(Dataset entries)
[Start of Attachment]

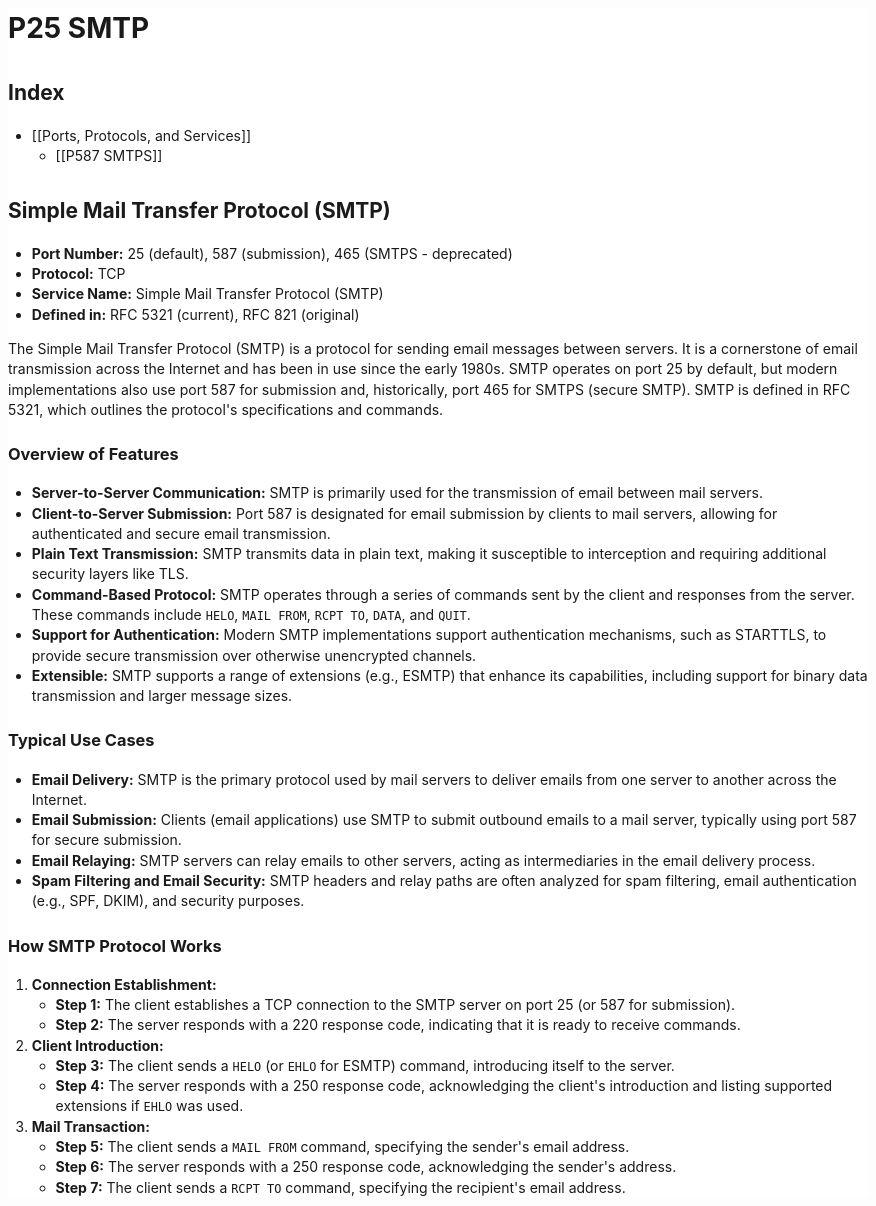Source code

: # P25 SMTP

## Index

* \[\[Ports, Protocols, and Services]]
  * \[\[P587 SMTPS]]

## Simple Mail Transfer Protocol (SMTP)

* **Port Number:** 25 (default), 587 (submission), 465 (SMTPS - deprecated)
* **Protocol:** TCP
* **Service Name:** Simple Mail Transfer Protocol (SMTP)
* **Defined in:** RFC 5321 (current), RFC 821 (original)

The Simple Mail Transfer Protocol (SMTP) is a protocol for sending email messages between servers. It is a cornerstone of email transmission across the Internet and has been in use since the early 1980s. SMTP operates on port 25 by default, but modern implementations also use port 587 for submission and, historically, port 465 for SMTPS (secure SMTP). SMTP is defined in RFC 5321, which outlines the protocol's specifications and commands.

### Overview of Features

* **Server-to-Server Communication:** SMTP is primarily used for the transmission of email between mail servers.
* **Client-to-Server Submission:** Port 587 is designated for email submission by clients to mail servers, allowing for authenticated and secure email transmission.
* **Plain Text Transmission:** SMTP transmits data in plain text, making it susceptible to interception and requiring additional security layers like TLS.
* **Command-Based Protocol:** SMTP operates through a series of commands sent by the client and responses from the server. These commands include `HELO`, `MAIL FROM`, `RCPT TO`, `DATA`, and `QUIT`.
* **Support for Authentication:** Modern SMTP implementations support authentication mechanisms, such as STARTTLS, to provide secure transmission over otherwise unencrypted channels.
* **Extensible:** SMTP supports a range of extensions (e.g., ESMTP) that enhance its capabilities, including support for binary data transmission and larger message sizes.

### Typical Use Cases

* **Email Delivery:** SMTP is the primary protocol used by mail servers to deliver emails from one server to another across the Internet.
* **Email Submission:** Clients (email applications) use SMTP to submit outbound emails to a mail server, typically using port 587 for secure submission.
* **Email Relaying:** SMTP servers can relay emails to other servers, acting as intermediaries in the email delivery process.
* **Spam Filtering and Email Security:** SMTP headers and relay paths are often analyzed for spam filtering, email authentication (e.g., SPF, DKIM), and security purposes.

### How SMTP Protocol Works

1. **Connection Establishment:**
   * **Step 1:** The client establishes a TCP connection to the SMTP server on port 25 (or 587 for submission).
   * **Step 2:** The server responds with a 220 response code, indicating that it is ready to receive commands.
2. **Client Introduction:**
   * **Step 3:** The client sends a `HELO` (or `EHLO` for ESMTP) command, introducing itself to the server.
   * **Step 4:** The server responds with a 250 response code, acknowledging the client's introduction and listing supported extensions if `EHLO` was used.
3. **Mail Transaction:**
   * **Step 5:** The client sends a `MAIL FROM` command, specifying the sender's email address.
   * **Step 6:** The server responds with a 250 response code, acknowledging the sender's address.
   * **Step 7:** The client sends a `RCPT TO` command, specifying the recipient's email address.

[End of Attachment]

Job:
Count the lines above in which the word "Transfer" appears, then state only that count.

Response:
3